アリシアの頬に、一筋の赤い線が浮かび上がった。
「──姫様!」
悲鳴にも似た声は、ディクソンだ。一瞬にして表情から血の気が消える。
アリシアは手にした水差しをゆっくりと持ち替え……割れて尖った瓶の先を自身の喉に向けた。
「……来ないで……」
両の手で握ったガラスに力を込める。虚ろな眼差しのまま……震える身体を壁につけると、精一杯の力をその場所に集中させた。
「貴方と一緒になる位なら……私は死を選びます……」
たどたどしいながらも、その言葉は確かな声。

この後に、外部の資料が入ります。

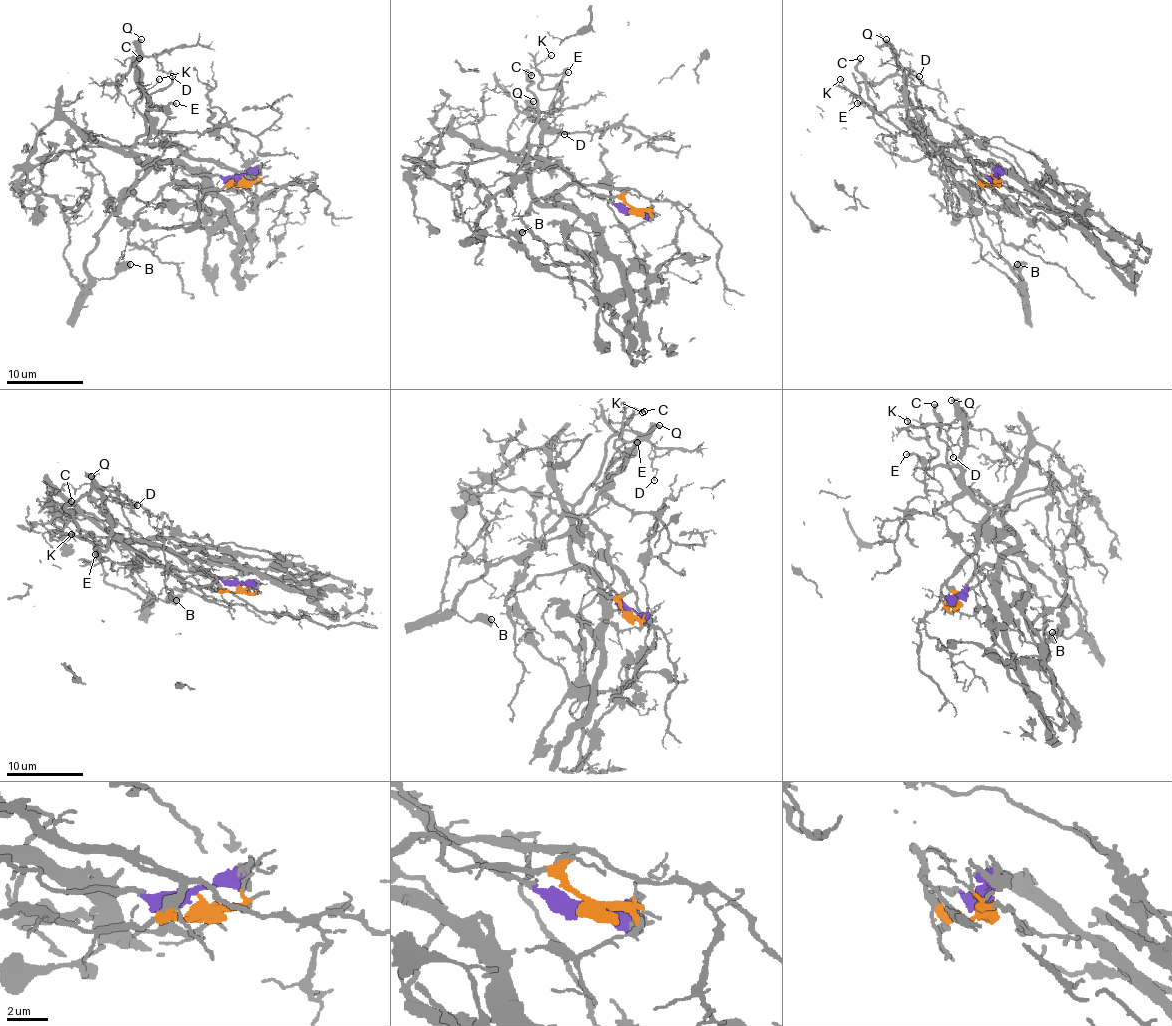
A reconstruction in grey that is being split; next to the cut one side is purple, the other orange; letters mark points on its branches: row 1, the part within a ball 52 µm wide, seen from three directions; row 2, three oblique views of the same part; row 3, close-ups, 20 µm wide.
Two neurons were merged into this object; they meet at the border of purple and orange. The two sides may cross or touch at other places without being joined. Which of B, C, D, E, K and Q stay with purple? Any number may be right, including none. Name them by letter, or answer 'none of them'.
B, C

ハッキリとした、アリシアの意志。
ディクソンは、その声に立ち尽くすほか無かった。
「……何故だ……」
ややあって……声。ディクソンが、絞り出すように呟く。
「……何故だ……何故だ……何故だ!!」
繰り返される呟きは、徐々に大きく──叫び声へと。
「どうして私じゃないんだ!! ナタリアも!……貴女も!」
「……え?……」
室内に大きく響く声──。
アリシアは、ディクソンの言葉に疑問符を投げた。
揺れる身体を……ガラスを握ったまま震える指先を……支える足も既におぼつかない。背中に壁が無かったら、とうに倒れているだろう。
けれど、聞こえたその声は……虚ろな瞳を僅か開かせた。──その時。
──バタン──!──
大きな音を立てて、扉が開かれた。